Ministers were accused of attempting to move disabled people off benefit yesterday when new figures revealed that nearly half the claimants who appealled over a range of disability allowances won their cases.

Ministers were accused of attempting to move disabled people off benefit yesterday when new figures revealed that nearly half the claimants who appealled over a range of disability allowances won their cases.

Appeals over incapacity benefit, attendance allowances and disability allowances all leapt in the last three months of 2001, according to statistics published yesterday.

Figures from the Department for Work and Pensions showed that nearly 60 per cent of disability living allowance appeals were allowed, while claimants won nearly half of appeals against incapacity benefit decisions.

The increase in appeals comes in the three months after the introduction of controversial work-focused interviews to try to encourage claimants to seek work, widely seen as an MoT test for disabled people.

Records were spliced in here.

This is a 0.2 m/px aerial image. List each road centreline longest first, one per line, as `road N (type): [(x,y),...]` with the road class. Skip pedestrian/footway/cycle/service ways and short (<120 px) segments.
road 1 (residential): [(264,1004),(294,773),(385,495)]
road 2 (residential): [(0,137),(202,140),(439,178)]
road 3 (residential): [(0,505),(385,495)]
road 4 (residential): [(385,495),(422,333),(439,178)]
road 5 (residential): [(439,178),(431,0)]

The level of appeals was heavily criticised by members of the powerful Commons Public Accounts Committee earlier this year, who said that one in four successful appeals was due to failures in decision-making within the benefits agency. MPs also warned that "delays in reviewing entitlement for incapacity benefit may be costing the taxpayer £40m a year".

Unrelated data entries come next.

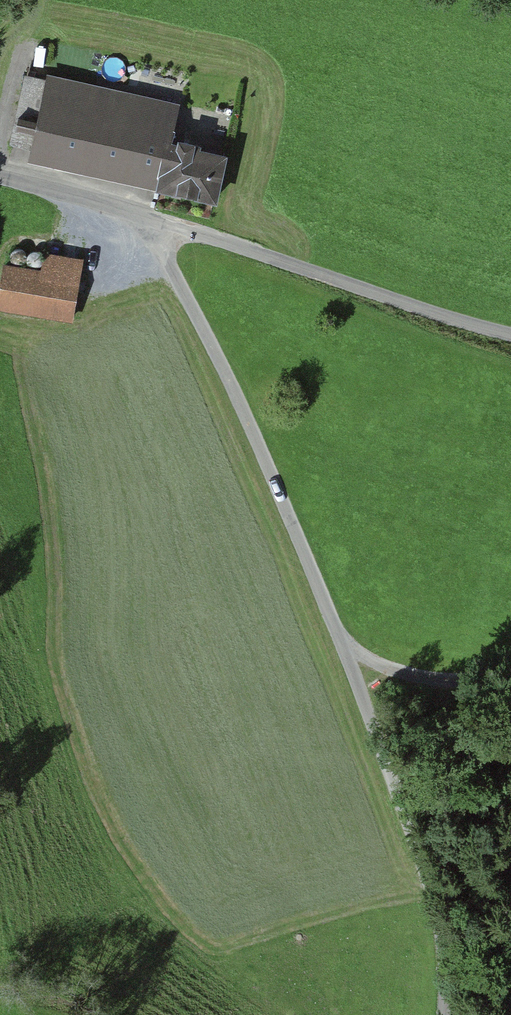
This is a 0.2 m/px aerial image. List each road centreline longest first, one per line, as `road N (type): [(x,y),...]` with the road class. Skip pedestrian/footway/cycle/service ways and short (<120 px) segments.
road 1 (unclassified): [(442,1014),(446,942),(420,850),(271,477),(142,214)]
road 2 (unclassified): [(142,214),(510,335)]
road 3 (track): [(510,673),(359,693)]
road 4 (unclassified): [(0,176),(142,214)]

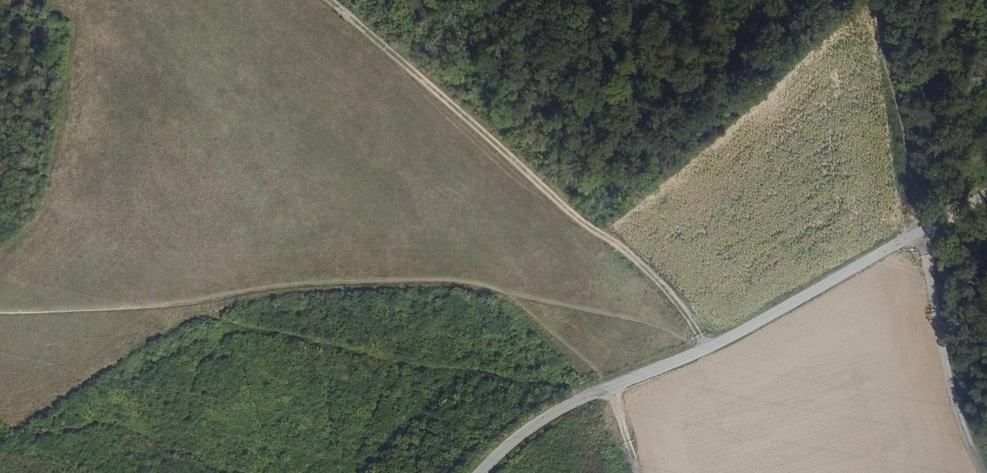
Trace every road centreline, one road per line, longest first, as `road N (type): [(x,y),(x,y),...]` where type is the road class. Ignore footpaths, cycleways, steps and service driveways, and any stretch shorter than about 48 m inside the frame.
road 1 (track): [(0,397),(23,416),(204,310),(515,376),(611,387)]
road 2 (unclassified): [(479,472),(535,423),(708,349),(986,194)]
road 3 (track): [(329,0),(582,222),(637,260),(708,349)]
road 4 (track): [(985,472),(948,381),(875,0)]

The medical assessments used to determine whether disabled people are eligible for benefits have also been criticised by MPs.

Earlier this year ministers extended the contract to SchlumbergerSEMA, to run medical assessments, despite criticism of the service. Nick Brown, the minister for Work, insisted that the company had met the vast majority of its performance targets.

Yesterday Paul Holmes, the Liberal Democrat disability spokesman, accused the Government of expanding medical tests without raising standards of care.

He said: "It does seem like they are aiming for quantity not quality. The Government insists they are not trying to force people into work, but that is the fear of many disabled people."

A spokesman for the Department for Work and Pensions said the increases in appeals reflected the increase in medical assessments caused by ministers working to clear the backlog of cases.

But he added: "The number of appeals that are judged to be successful does suggest that work does need to be done to improve performance."